For a long time, Sasuke saw Itachi’s face in the water. He never told anyone, but he could scarcely look into the reflection on the pond without Itachi’s eyes materializing, cold and dead and red as blood. Itachi had saved him from the water once, and now he was encompassed in it. Because it had all been a lie, a cruel trick…or at least that’s what Sasuke thought back then. Itachi had saved him from the water only to steal away everything else that Sasuke held dear. For years, every time he dipped his toes in, he expected to feel Itachi’s white fingers pulling him down, drowning him in the depths.

A few times, he gave into his youthful rage, letting anger overtake fear as he attacked the image. He splashed and thrashed until Itachi’s face wavered and disappeared, and then he’d find himself alone in the water, exhausted and shivering and panicked. He never stopped to think that life might be like that after Itachi was dead – heavy and empty and cold.

He never sees Itachi in the water anymore, and he wishes he did. He sees nothing, now, and that’s somehow even more terrifying.

*

Falling into water from a great height is akin to slamming through cement. Sasuke does not black out, even when he feels his bones break and his skin tear.

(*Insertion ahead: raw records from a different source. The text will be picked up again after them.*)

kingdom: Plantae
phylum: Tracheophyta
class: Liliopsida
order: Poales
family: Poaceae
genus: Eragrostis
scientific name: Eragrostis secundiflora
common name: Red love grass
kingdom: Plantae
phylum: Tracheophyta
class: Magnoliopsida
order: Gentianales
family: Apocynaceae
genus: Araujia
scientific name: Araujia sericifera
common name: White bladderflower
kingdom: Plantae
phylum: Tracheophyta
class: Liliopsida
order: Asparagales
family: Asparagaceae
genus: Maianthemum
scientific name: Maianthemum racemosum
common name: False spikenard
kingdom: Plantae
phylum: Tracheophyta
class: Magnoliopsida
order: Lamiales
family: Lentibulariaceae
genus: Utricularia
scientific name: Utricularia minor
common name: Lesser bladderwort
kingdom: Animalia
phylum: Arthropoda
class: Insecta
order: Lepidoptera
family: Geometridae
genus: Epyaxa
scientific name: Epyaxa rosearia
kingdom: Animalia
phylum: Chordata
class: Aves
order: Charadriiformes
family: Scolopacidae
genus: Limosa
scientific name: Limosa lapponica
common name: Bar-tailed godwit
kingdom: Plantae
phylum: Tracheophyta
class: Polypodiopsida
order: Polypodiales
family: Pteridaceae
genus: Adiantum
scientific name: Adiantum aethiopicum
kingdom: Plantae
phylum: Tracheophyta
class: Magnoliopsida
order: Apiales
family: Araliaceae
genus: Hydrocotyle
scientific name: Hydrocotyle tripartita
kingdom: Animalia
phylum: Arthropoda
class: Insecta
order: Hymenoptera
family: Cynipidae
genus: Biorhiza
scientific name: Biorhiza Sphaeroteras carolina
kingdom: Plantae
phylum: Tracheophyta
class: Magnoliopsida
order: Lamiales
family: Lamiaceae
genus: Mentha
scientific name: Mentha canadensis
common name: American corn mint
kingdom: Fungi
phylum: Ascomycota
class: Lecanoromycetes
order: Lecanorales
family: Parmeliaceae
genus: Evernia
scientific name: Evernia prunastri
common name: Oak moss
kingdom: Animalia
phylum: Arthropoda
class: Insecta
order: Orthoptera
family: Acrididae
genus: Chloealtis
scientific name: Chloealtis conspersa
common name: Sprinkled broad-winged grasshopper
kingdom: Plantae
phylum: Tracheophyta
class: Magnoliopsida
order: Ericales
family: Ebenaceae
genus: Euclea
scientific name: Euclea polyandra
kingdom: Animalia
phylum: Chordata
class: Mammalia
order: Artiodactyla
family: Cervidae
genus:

This does not surprise him.

The water has been waiting for him his entire life, and it takes him now, pulls him under. He sinks like a stone, his heavy clothes dragging him down. He doesn’t fight – he’s in too much pain to do anything but blink dazedly. It’s a cloudy day, and there’s nothing to lighten the blackness of the water stinging his eyes.

His lungs begin to burn almost immediately. It’s hard to take a good breath when you’re crashing through the air. There’s no time for drawn-out goodbyes, and Sasuke decided a long time ago not to regret anything. He pictures Itachi’s face in his mind, and then Naruto’s. Those are the faces that really matter, and he takes them with him as he closes his eyes and inhales.

…and exhales a lungful of water as Naruto crouches over him, slamming two palms against his chest.

“Damnit,” Naruto screams, shaking him. “Breathe, you asshole.” He presses his mouth against Sasuke’s, forcing air into Sasuke’s lungs, and Sasuke convulses and coughs.

Naruto wipes his mouth, and Sasuke sees that Naruto is soaking wet, that they’re both soaking wet, and somehow laid out on the rocky shore by the water. Blonde hair is dripping on him and blue eyes are furious and there’s an unbroken stream of curses being tossed on the wind above Sasuke’s head.

“You bastard,” Naruto chokes out, and then Sasuke realizes that the moisture on Naruto’s face isn’t all seawater. Naruto presses his forehead to Sasuke’s chest, shuddering, as his fingers dig into the dirt by Sasuke’s ears. “What’s wrong with you?” he whispers.

There’s a war raging, and Konoha is newly Kage-less, and Naruto should be at home, letting Sakura cry on him and bolstering the village with his brash voice and doing his tireless best to make things right. Instead he’s here, saving Sasuke’s life.

“Idiot,” Sasuke tries to say, but all that comes out is a mouthful of water. He should have known, even back in Konoha, that Naruto would never hesitate to dive headfirst into the waves.

Naruto punches him across the face.

Sasuke feels his nose break, and it feels good; it feels like life. Naruto punches him again, and Sasuke’s limbs are numb – he can’t lift a finger to stop it.

“We’re going home,” Naruto says, teary.

“Fine,” Sasuke slurs. “But only because I want to.” And then he passes out.

*

Sasuke will die by water; he’s known this for a long time. But he also knows he’ll have to run fast and far to do it. Because the thing is: it won't happen on Naruto’s watch.